It’s been a while since I’ve really blogged. And I have to admit that I’m still learning what it means to be a blogger. To me, I’m just a writer. I’m not a blogger, yet. I wann’a be though… One day, I will be; I’ll have a lot more to say… Especially with all that I’ve been going through lately… which is why I’m here right now.

For the past few weeks (maybe months, I don’t keep count) I’ve been exhausted (mentally, emotionally, physically and spiritually) to the point I haven’t wanted to get out of bed… but I’ve forced myself to do so and go to work, even when/if I wasn’t feeling my best.

I strive so hard though, because I have to. I don’t have any other option, honestly. But still, so much goes on in my head on a daily basis. Stuff that I don’t know how to talk about sometimes… or I do, except the only way I can get it out is through rapping… I find myself speaking my mind a lot through writing lyrics lately instead of just sitting and talking to people. Part of it’s got to do with the social anxiety.

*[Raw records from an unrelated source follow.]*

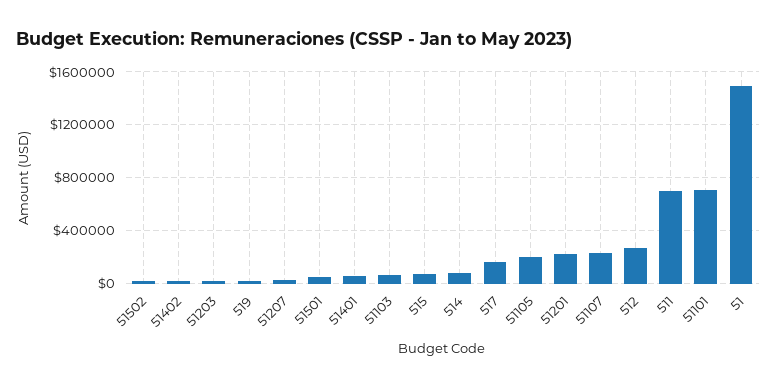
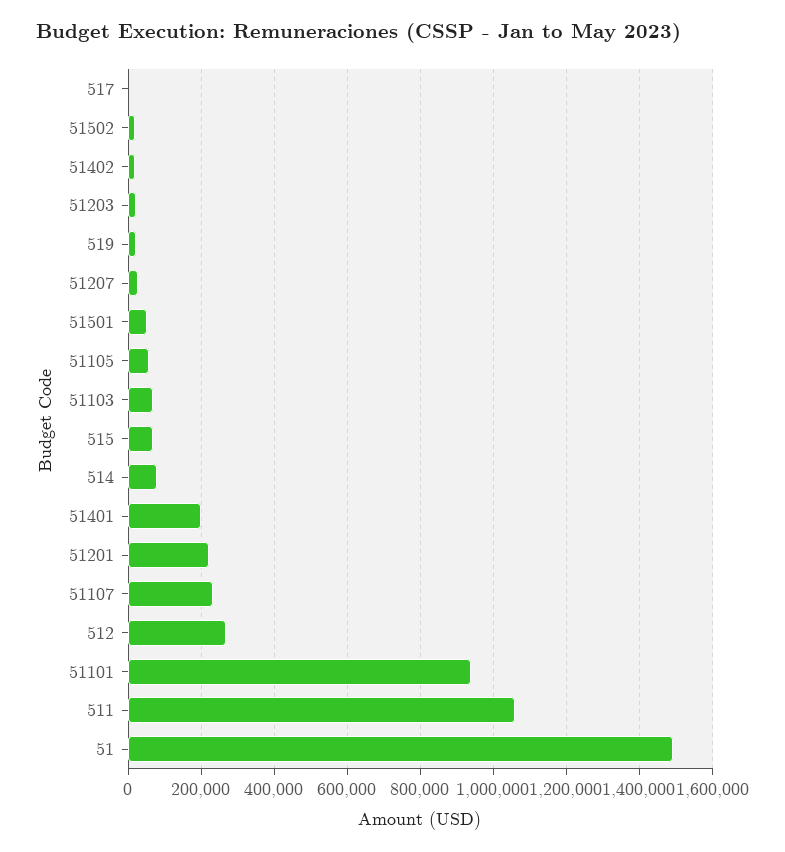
51401: 50000 -> 200000
517: 150000 -> 0
51105: 200000 -> 60000
511: 700000 -> 1060000
51101: 700000 -> 940000

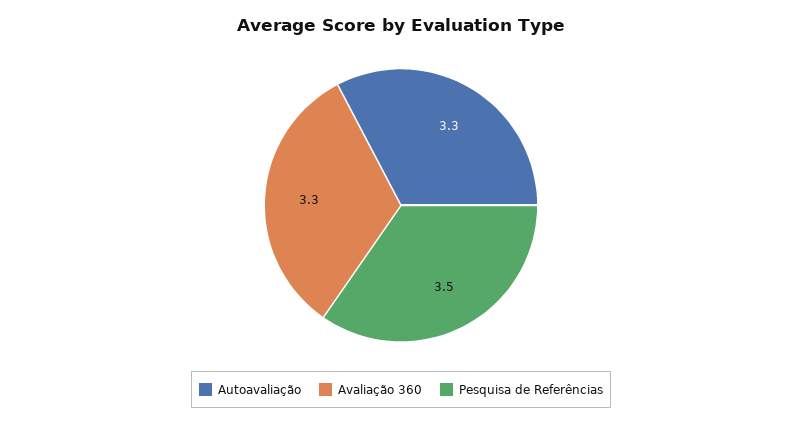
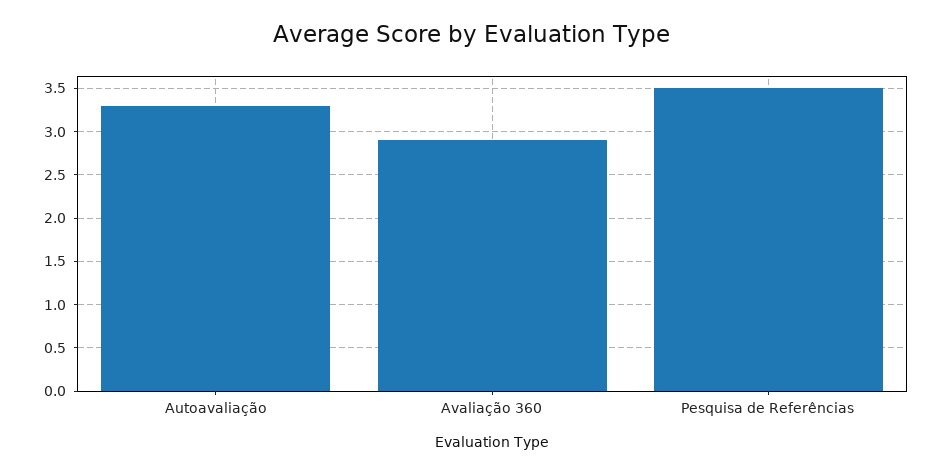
Avaliação 360: 3.3 -> 2.9

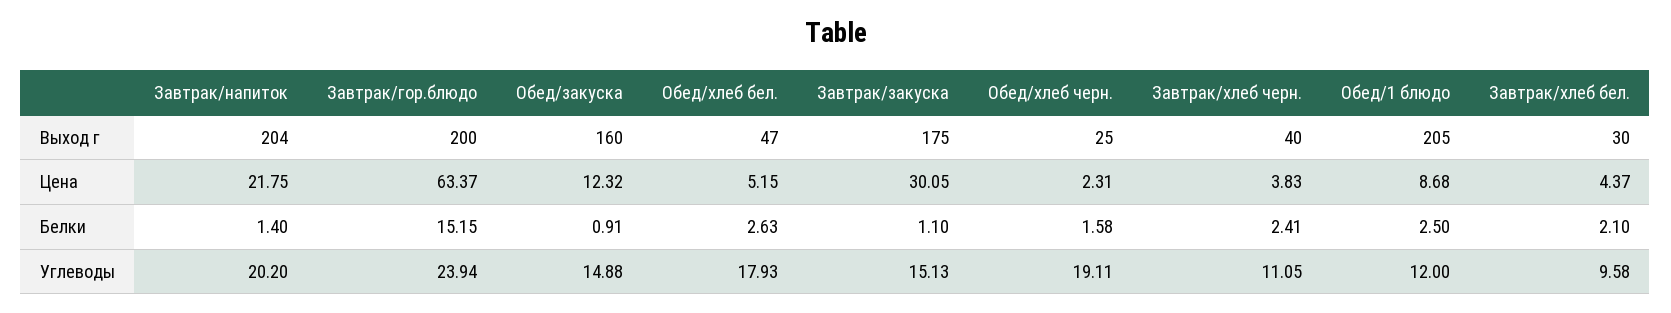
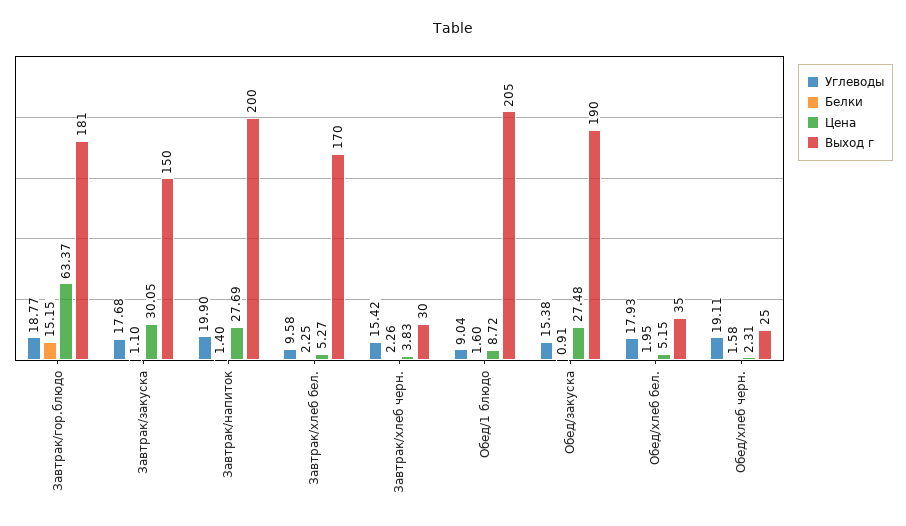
Выход г, Завтрак/напиток: 204 -> 200
Выход г, Завтрак/гор.блюдо: 200 -> 181
Выход г, Обед/закуска: 160 -> 190
Выход г, Обед/хлеб бел.: 47 -> 35
Выход г, Завтрак/закуска: 175 -> 150
Выход г, Завтрак/хлеб черн.: 40 -> 30
Выход г, Завтрак/хлеб бел.: 30 -> 170
Цена, Завтрак/напиток: 21.75 -> 27.69
Цена, Обед/закуска: 12.32 -> 27.48
Цена, Обед/1 блюдо: 8.68 -> 8.72
Цена, Завтрак/хлеб бел.: 4.37 -> 5.27
Белки, Обед/хлеб бел.: 2.63 -> 1.95
Белки, Завтрак/хлеб черн.: 2.41 -> 2.26
Белки, Обед/1 блюдо: 2.5 -> 1.6
Белки, Завтрак/хлеб бел.: 2.1 -> 2.25
Углеводы, Завтрак/напиток: 20.2 -> 19.9
Углеводы, Завтрак/гор.блюдо: 23.94 -> 18.77
Углеводы, Обед/закуска: 14.88 -> 15.38
Углеводы, Завтрак/закуска: 15.13 -> 17.68
Углеводы, Завтрак/хлеб черн.: 11.05 -> 15.42
Углеводы, Обед/1 блюдо: 12 -> 9.04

But if I’m not writing lyrics, pouring my heart out in that way, then I’m not really talking or being raw (as honest as I could be).

With all that being said, I am now inviting you to come along with me on this journey as I rap to you… You might be able to relate to these verses that I’ve piled up and kept to myself.

Here’s the first verse I would like to share, it’s called “Confession”:

I must confess; sometimes I’m not as strong as some people think/ I can be weak, I get depressed, I fall apart and I sink/ It’s just that Jesus’ always there to get me back on my feet/ But I promise bleed like you, and if you cut me, you’ll see//

Sometimes I wish that I was stronger, bolder; I just wann’a be a soldier/ But I get hurt and climb aboard my emotional roller coaster/ Yeah, I’m a man, but I still cry… I used to hold it all inside/ I was angry, foolish, filled with pride – you’d never catch me wipe my eyes//

But I’m done with that, no holding back – I’m moving forward, forget the past/ And I may seem whack; I’m cool with that – but I had to find a better path/ As I write I go into a place where I know I don’t have to hide/ I just get this feeling, like I’m cruising – let the windows down and ride//

My life ain’t easy, but it makes me meek… Jesus is who’s keeping me/ The only way I sleep at night; because He is the Prince of peace/ I face struggles every day, and I got friends who’ll say the same/ But we’ve overcome so much through Christ; we know that He forever reigns//

If you want to talk to me or share your opinion about the verses I put up, feel free! I would love to talk with you. Welcome to my journey… Come; walk with me.